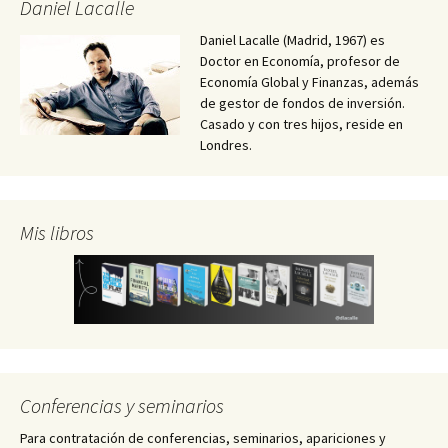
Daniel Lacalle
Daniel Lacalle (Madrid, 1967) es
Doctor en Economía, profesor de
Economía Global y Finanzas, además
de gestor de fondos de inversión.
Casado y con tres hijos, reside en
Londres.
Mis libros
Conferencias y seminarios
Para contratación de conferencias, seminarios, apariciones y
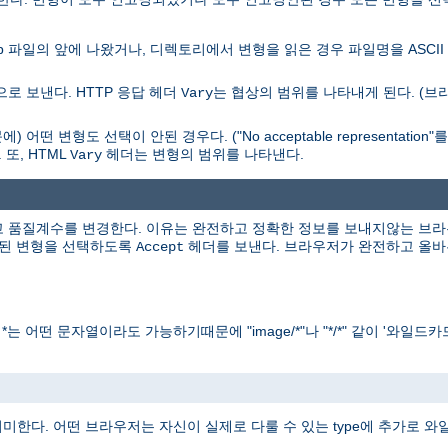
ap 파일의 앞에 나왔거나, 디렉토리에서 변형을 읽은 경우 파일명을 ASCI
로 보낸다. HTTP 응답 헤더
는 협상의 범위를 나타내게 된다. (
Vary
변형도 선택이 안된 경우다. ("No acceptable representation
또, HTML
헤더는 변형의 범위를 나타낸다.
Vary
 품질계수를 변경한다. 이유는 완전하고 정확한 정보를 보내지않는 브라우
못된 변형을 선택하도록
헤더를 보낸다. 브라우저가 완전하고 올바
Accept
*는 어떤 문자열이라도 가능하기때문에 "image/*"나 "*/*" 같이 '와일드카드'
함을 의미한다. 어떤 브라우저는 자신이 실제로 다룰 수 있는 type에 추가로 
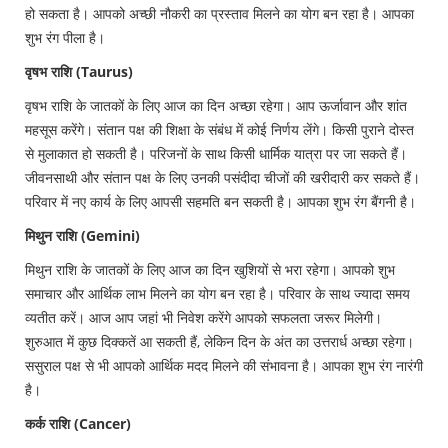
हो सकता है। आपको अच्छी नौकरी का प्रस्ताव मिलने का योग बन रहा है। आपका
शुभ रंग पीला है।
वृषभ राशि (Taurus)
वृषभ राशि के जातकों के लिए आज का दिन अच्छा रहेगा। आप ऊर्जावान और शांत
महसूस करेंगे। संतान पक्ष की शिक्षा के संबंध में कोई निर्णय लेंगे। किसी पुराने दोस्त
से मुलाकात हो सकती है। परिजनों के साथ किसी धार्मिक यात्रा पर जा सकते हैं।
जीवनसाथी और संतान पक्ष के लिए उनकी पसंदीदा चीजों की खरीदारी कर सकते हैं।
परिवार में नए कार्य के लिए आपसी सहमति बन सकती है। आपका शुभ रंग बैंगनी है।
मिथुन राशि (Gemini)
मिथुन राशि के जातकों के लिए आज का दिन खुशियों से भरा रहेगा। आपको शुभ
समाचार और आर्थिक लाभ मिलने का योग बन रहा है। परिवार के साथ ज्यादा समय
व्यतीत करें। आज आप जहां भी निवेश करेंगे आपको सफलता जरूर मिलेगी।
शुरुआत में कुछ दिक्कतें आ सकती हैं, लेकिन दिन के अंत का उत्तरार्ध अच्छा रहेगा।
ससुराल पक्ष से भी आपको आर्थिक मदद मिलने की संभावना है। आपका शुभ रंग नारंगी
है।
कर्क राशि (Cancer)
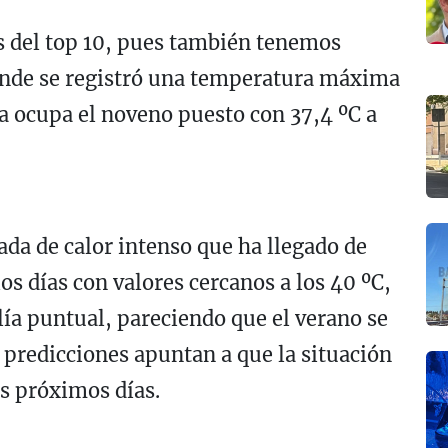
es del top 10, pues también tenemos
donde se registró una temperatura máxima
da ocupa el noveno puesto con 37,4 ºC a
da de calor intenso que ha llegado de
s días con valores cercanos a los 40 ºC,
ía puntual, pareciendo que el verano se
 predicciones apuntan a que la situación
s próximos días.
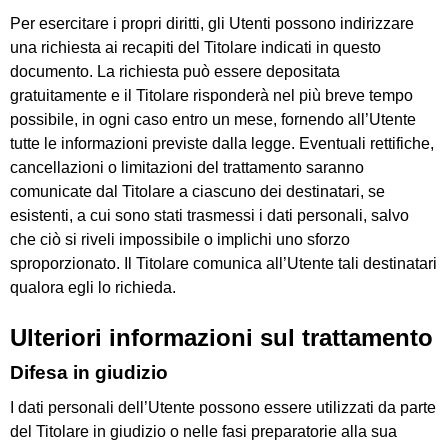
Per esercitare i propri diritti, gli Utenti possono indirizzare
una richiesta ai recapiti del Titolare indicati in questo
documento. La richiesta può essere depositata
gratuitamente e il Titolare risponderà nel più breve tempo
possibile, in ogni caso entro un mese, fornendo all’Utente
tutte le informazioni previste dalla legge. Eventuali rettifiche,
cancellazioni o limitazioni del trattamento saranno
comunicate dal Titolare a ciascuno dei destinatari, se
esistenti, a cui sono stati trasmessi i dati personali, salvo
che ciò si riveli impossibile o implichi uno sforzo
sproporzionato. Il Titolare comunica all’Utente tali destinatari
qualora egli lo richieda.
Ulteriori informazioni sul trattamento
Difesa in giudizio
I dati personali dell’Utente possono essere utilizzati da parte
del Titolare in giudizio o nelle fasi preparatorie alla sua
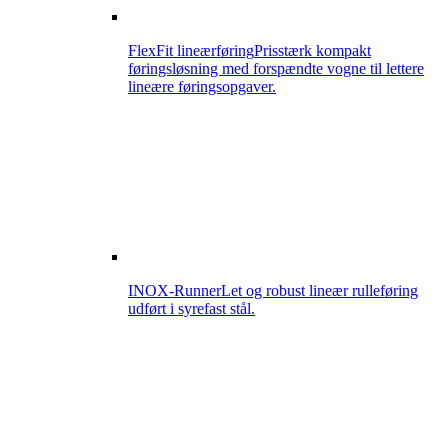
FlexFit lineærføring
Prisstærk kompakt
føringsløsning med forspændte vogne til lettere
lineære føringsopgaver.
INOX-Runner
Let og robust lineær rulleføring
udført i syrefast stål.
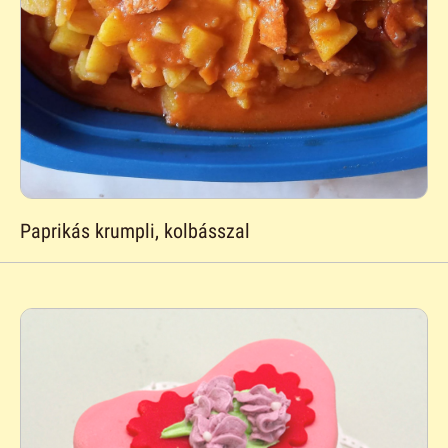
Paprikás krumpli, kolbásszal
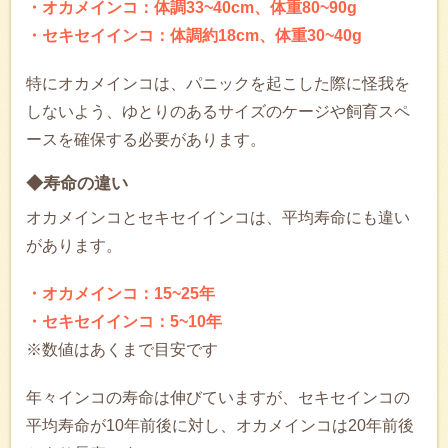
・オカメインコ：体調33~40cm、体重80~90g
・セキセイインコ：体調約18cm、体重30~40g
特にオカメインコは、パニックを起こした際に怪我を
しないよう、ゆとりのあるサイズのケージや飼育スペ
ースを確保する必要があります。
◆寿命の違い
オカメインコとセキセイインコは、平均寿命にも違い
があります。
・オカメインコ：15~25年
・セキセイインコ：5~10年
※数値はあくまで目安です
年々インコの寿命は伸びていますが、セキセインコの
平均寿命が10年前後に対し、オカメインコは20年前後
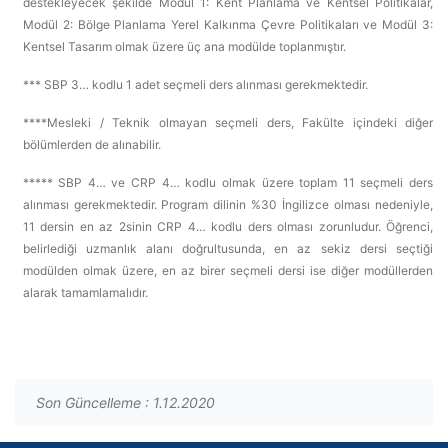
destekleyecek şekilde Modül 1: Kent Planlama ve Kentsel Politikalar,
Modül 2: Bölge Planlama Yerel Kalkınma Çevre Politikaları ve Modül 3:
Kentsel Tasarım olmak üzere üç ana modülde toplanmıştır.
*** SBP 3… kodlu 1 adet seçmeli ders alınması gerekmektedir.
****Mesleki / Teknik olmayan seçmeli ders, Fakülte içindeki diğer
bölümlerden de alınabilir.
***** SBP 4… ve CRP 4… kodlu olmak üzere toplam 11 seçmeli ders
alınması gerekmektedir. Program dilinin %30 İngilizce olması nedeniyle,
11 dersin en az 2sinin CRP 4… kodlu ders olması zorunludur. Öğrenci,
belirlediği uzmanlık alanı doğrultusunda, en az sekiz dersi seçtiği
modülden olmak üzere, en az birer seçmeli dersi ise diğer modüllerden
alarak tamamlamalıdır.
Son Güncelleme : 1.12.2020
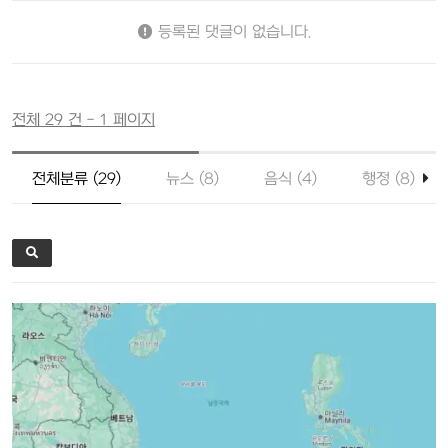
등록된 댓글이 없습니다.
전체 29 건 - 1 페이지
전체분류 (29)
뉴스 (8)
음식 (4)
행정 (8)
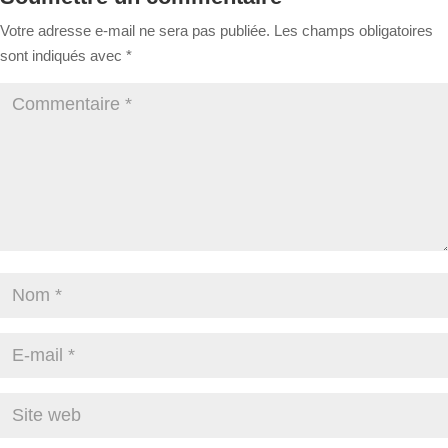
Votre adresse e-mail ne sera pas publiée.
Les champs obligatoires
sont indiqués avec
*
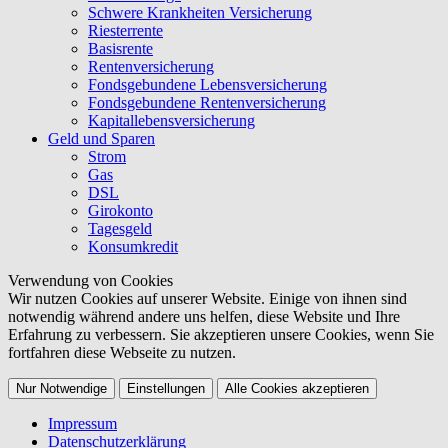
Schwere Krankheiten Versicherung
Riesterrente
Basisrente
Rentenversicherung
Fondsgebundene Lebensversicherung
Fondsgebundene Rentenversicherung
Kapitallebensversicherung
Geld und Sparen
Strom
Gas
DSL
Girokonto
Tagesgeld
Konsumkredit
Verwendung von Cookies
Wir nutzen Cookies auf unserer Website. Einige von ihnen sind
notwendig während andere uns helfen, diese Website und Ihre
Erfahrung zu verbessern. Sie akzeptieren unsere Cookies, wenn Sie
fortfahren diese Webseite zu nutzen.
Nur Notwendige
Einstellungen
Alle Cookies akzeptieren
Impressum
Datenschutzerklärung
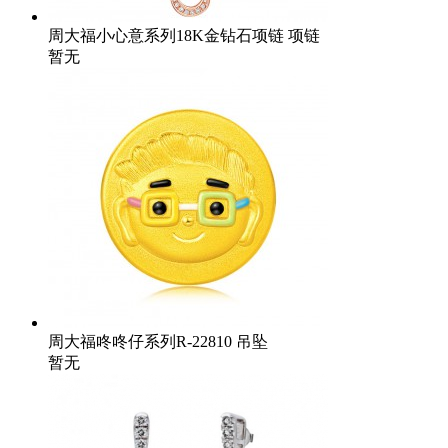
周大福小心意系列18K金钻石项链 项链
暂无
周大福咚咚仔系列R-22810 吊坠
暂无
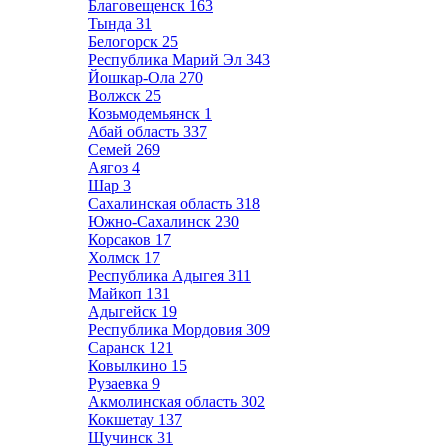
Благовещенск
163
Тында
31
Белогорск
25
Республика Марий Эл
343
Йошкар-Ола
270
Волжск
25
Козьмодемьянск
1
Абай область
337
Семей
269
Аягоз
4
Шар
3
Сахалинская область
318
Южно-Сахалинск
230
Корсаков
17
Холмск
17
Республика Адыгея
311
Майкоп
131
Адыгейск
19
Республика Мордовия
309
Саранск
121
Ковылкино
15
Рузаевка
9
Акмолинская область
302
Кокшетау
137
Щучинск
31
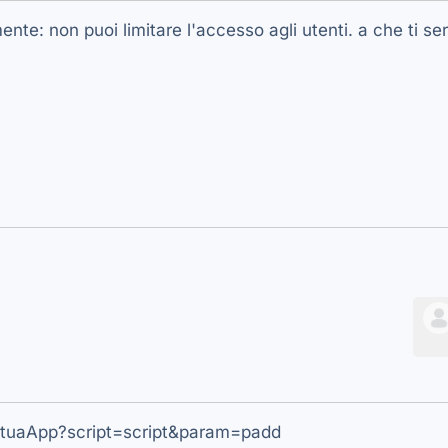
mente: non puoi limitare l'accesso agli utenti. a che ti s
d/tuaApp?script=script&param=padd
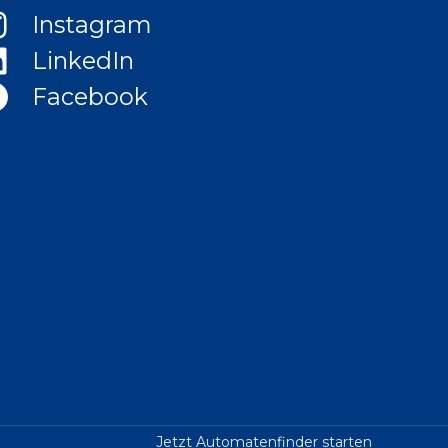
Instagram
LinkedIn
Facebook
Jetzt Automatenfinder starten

__Task to complete__
In the material above, find every line with the word "kodlu" and show it.

__Task output__
*** SBP 3… kodlu 1 adet seçmeli ders alınması gerekmektedir.
***** SBP 4… ve CRP 4… kodlu olmak üzere toplam 11 seçmeli ders
11 dersin en az 2sinin CRP 4… kodlu ders olması zorunludur. Öğrenci,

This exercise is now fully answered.